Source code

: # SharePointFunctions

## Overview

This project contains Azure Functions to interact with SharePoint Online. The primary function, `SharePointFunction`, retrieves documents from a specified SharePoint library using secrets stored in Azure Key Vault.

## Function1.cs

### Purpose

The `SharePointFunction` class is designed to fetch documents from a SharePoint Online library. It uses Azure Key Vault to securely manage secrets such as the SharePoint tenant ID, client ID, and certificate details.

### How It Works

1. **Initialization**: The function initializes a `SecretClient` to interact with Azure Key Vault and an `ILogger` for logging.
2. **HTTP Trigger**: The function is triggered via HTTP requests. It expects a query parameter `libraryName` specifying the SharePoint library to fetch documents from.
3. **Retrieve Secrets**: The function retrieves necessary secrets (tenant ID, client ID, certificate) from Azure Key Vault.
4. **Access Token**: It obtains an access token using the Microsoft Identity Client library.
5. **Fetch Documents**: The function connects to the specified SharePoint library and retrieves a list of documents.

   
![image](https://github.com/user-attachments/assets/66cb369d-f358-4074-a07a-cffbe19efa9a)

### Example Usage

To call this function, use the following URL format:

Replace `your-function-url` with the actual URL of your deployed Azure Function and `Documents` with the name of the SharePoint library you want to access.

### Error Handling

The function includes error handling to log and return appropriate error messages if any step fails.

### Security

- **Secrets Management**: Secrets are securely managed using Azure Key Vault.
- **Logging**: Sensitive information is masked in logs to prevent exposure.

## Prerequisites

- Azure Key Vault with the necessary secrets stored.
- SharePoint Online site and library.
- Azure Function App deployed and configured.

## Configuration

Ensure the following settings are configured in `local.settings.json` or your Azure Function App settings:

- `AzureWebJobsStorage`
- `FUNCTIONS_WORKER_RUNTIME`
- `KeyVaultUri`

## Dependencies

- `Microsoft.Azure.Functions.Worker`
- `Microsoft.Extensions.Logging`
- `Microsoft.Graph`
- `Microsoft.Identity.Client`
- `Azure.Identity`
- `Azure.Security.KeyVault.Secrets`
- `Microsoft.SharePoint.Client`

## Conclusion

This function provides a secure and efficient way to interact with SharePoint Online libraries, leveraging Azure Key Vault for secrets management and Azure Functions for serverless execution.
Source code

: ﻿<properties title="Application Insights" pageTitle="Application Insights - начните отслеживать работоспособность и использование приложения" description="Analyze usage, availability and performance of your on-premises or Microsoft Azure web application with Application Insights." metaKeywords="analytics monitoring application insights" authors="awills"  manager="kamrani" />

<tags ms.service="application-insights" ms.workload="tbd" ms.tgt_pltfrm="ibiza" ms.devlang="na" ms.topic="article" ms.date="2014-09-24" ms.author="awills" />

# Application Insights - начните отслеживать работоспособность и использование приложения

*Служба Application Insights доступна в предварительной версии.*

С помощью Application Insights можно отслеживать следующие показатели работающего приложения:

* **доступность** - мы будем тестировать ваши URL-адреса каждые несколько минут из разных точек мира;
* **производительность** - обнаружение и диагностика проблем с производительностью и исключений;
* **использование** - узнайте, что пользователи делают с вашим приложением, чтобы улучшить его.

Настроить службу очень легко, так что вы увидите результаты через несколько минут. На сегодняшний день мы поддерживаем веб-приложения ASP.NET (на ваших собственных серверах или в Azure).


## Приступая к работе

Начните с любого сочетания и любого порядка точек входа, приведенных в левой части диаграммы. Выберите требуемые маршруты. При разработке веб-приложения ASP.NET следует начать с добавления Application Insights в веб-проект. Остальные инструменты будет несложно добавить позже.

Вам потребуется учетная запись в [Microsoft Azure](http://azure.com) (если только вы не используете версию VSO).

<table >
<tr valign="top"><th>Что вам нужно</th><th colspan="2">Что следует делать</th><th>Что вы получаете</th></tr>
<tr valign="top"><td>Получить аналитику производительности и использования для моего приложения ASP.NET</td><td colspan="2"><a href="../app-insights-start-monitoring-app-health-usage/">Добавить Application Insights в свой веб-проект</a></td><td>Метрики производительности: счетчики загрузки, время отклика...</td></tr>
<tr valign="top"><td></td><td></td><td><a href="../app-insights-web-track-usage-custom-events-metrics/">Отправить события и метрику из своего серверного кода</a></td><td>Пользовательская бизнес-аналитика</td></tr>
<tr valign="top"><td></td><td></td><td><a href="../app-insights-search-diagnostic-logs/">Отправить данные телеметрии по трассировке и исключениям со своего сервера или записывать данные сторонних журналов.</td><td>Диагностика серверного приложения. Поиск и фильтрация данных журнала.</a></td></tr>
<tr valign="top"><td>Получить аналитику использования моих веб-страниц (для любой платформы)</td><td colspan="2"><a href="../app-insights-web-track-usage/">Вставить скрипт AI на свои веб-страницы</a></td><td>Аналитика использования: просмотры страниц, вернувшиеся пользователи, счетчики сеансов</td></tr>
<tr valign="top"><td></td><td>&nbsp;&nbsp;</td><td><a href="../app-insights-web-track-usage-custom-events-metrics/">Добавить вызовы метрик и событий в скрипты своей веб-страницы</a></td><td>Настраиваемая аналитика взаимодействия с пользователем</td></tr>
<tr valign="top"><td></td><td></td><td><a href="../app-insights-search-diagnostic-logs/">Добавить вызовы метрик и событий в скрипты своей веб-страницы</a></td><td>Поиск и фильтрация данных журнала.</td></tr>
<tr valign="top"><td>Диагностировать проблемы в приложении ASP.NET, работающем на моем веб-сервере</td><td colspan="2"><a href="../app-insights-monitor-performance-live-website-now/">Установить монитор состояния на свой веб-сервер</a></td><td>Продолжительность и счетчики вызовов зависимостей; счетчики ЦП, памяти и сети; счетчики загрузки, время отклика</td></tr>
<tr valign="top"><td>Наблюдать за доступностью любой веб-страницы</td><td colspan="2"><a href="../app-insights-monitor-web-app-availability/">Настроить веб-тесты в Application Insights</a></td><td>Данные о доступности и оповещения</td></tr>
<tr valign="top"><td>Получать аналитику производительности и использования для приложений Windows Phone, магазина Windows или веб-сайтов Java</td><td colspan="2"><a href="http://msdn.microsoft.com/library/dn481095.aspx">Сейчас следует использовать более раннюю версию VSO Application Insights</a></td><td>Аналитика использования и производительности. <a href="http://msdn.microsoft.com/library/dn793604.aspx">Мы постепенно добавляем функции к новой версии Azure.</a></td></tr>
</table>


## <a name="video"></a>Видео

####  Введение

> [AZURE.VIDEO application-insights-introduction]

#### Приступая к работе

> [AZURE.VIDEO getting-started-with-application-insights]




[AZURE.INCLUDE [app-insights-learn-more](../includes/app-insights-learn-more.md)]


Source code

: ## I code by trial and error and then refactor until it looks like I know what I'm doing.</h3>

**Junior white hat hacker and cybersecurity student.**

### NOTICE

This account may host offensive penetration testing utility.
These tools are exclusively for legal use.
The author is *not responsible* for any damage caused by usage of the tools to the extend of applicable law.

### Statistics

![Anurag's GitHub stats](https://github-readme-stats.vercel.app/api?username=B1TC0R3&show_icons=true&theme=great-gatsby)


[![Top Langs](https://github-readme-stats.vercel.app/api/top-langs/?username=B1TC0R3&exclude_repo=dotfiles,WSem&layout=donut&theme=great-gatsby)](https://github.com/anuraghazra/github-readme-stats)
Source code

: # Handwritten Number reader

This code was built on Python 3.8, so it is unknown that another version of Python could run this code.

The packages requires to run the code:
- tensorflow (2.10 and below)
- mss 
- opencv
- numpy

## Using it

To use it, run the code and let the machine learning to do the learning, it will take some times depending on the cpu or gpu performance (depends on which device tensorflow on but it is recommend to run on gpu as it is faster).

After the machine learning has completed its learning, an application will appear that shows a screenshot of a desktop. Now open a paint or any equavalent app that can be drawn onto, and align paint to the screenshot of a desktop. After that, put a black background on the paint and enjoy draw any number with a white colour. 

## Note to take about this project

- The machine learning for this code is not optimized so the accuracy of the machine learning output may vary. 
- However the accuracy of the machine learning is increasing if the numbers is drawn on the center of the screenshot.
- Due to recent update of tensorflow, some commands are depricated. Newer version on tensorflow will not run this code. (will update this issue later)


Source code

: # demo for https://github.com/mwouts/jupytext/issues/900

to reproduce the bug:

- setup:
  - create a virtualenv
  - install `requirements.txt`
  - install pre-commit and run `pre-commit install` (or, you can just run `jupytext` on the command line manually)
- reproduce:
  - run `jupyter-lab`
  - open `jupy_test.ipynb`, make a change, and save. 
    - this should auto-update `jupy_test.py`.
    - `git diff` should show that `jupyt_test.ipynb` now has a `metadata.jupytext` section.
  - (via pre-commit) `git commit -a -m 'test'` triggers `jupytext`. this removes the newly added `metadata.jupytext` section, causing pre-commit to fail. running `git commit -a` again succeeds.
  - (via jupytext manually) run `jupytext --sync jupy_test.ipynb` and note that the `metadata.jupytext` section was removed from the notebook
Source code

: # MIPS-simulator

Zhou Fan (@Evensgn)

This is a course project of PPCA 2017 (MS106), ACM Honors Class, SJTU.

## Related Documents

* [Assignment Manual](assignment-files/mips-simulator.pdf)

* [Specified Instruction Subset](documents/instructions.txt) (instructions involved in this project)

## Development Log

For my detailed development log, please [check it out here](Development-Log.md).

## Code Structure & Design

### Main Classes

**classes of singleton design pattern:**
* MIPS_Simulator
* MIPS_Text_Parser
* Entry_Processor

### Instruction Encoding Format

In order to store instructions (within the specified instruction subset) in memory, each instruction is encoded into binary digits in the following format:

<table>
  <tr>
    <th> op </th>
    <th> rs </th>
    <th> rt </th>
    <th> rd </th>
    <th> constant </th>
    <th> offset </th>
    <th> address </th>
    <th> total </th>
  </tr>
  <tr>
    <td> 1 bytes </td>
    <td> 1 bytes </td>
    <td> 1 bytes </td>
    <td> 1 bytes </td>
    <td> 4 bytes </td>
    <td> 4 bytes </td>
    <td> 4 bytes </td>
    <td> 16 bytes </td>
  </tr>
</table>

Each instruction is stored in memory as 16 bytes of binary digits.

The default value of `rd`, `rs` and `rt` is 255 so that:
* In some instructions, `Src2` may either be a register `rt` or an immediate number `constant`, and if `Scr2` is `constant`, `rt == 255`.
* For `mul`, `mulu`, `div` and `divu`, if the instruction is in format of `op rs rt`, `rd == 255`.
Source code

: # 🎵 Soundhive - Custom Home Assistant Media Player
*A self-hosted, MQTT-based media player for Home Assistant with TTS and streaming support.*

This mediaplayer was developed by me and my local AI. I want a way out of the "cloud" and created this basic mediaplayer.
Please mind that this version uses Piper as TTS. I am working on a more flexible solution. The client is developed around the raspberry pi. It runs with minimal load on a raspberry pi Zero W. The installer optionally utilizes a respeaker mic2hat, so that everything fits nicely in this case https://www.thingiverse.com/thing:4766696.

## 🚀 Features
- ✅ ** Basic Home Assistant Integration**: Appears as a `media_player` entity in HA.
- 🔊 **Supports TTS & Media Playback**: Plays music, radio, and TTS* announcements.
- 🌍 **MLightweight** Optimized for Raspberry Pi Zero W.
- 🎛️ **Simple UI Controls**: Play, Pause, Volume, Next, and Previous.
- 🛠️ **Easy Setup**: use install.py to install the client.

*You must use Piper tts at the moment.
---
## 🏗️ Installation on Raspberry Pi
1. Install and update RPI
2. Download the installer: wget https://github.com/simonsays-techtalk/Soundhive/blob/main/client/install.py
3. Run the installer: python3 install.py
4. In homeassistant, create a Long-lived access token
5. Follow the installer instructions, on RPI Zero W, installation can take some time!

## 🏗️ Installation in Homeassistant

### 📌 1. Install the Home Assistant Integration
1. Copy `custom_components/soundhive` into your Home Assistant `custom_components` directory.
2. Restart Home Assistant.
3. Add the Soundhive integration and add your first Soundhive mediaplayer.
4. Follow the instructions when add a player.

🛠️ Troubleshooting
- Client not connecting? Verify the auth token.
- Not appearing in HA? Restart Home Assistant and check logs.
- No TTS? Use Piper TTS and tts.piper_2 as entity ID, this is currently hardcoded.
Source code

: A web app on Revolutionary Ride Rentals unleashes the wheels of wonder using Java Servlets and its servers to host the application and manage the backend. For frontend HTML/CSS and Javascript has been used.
....................
Change "configured" to "set" in the lines from the one with "Ensure the following" up to and including the one with "## Dependencies", and give those lines back with nothing else altered.

Ensure the following settings are set in `local.settings.json` or your Azure Function App settings:

- `AzureWebJobsStorage`
- `FUNCTIONS_WORKER_RUNTIME`
- `KeyVaultUri`

## Dependencies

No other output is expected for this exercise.